Um recorde ocorreu no Everest no dia 20: 274 alpinistas escalaram o cume pelo lado nepales, o maior número em um único dia pela face nepalesa desde 1953. A escalada ocorreu na sequência de abertura da temporada de maio.
Segundo dados da Associação de Operadores de Expedições do Nepal, o recorde anterior para o lado nepalês era de 223 pessoas, em 2019. O recorde global de subida em um único dia, em ambos os lados, é de 354, em 2019, segundo o Guinness.
Operadores afirmam que o lado tibetano não recebeu permissões neste ano, o que reduziu a participação pela China. A temporada costuma registrar cerca de 100 escaladores pelo lado de lá, quando aberto.
O Nepal emitiu 494 permissões de escalada neste ano, a US$ 15 mil cada uma. Especialistas alertam para a possibilidade de congestionamento na chamada zona da morte, onde o oxigênio é limitado.
Himal Gautam, do Departamento de Turismo, informou que há informações preliminares de mais de 250 ascensões registradas, mas a confirmação depende do envio de evidências pelos alpinistas.
Além disso, o debate sobre a gestão na montanha continua, com críticas à alta demanda que pode exceder a capacidade de apoio logístico e de oxigênio disponível para os expedicionários.
Risco de superlotação na montanha
Especialistas destacam que a alta demanda aumenta os riscos de congestionamento e queda na disponibilidade de oxigênio na zona crítica. A situação exige monitoramento constante e verificação de evidências.
O organizador Lukas Furtenbach, da Furtenbach Adventures, afirmou que o número em si não é problema se as equipes estiverem bem abastecidas e gerenciadas, com oxigênio suficiente para todos.
Segundo Furtenbach, a escalação de 274 alpinistas é manejável desde que as operações de base estejam bem estruturadas e as equipes mantenham suprimentos para todos os integrantes.

----

● Tarefas
**a.** Responda, com base no texto sobre o recorde no Everest:
(i) Quantas permissões de escalada o Nepal emitiu neste ano?
(ii) Qual era o recorde anterior para o lado nepalês, segundo a Associação de Operadores de Expedições do Nepal?
(iii) De qual empresa é o organizador Lukas Furtenbach?
**b.** Reproduza o trecho do texto sobre o recorde no Everest que vai de "O Nepal emitiu" até "evidências pelos alpinistas.".

----

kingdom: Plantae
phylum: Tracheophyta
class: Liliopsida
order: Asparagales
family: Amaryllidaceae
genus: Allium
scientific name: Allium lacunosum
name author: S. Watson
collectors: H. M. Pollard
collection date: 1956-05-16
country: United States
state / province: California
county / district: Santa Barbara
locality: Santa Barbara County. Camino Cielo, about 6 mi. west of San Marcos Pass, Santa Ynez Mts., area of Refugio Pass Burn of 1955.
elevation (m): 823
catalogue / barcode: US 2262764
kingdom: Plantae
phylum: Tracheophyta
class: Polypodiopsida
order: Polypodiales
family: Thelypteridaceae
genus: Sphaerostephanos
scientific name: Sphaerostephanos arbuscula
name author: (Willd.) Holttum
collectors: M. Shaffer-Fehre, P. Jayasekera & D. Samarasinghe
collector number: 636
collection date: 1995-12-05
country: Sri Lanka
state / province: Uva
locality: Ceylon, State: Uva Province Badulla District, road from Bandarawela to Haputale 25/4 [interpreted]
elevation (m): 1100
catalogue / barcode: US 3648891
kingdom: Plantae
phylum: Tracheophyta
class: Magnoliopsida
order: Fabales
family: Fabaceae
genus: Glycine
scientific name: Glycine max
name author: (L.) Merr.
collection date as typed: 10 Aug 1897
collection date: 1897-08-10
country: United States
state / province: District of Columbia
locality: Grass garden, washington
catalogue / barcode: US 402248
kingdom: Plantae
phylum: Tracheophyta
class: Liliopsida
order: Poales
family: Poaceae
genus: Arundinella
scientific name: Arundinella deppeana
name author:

----

● Respostas
**a.**
(i) 494 permissões, a US$ 15 mil cada uma.
(ii) 223 pessoas, em 2019.
(iii) Da Furtenbach Adventures.

**b.**
O Nepal emitiu 494 permissões de escalada neste ano, a US$ 15 mil cada uma. Especialistas alertam para a possibilidade de congestionamento na chamada zona da morte, onde o oxigênio é limitado.
Himal Gautam, do Departamento de Turismo, informou que há informações preliminares de mais de 250 ascensões registradas, mas a confirmação depende do envio de evidências pelos alpinistas.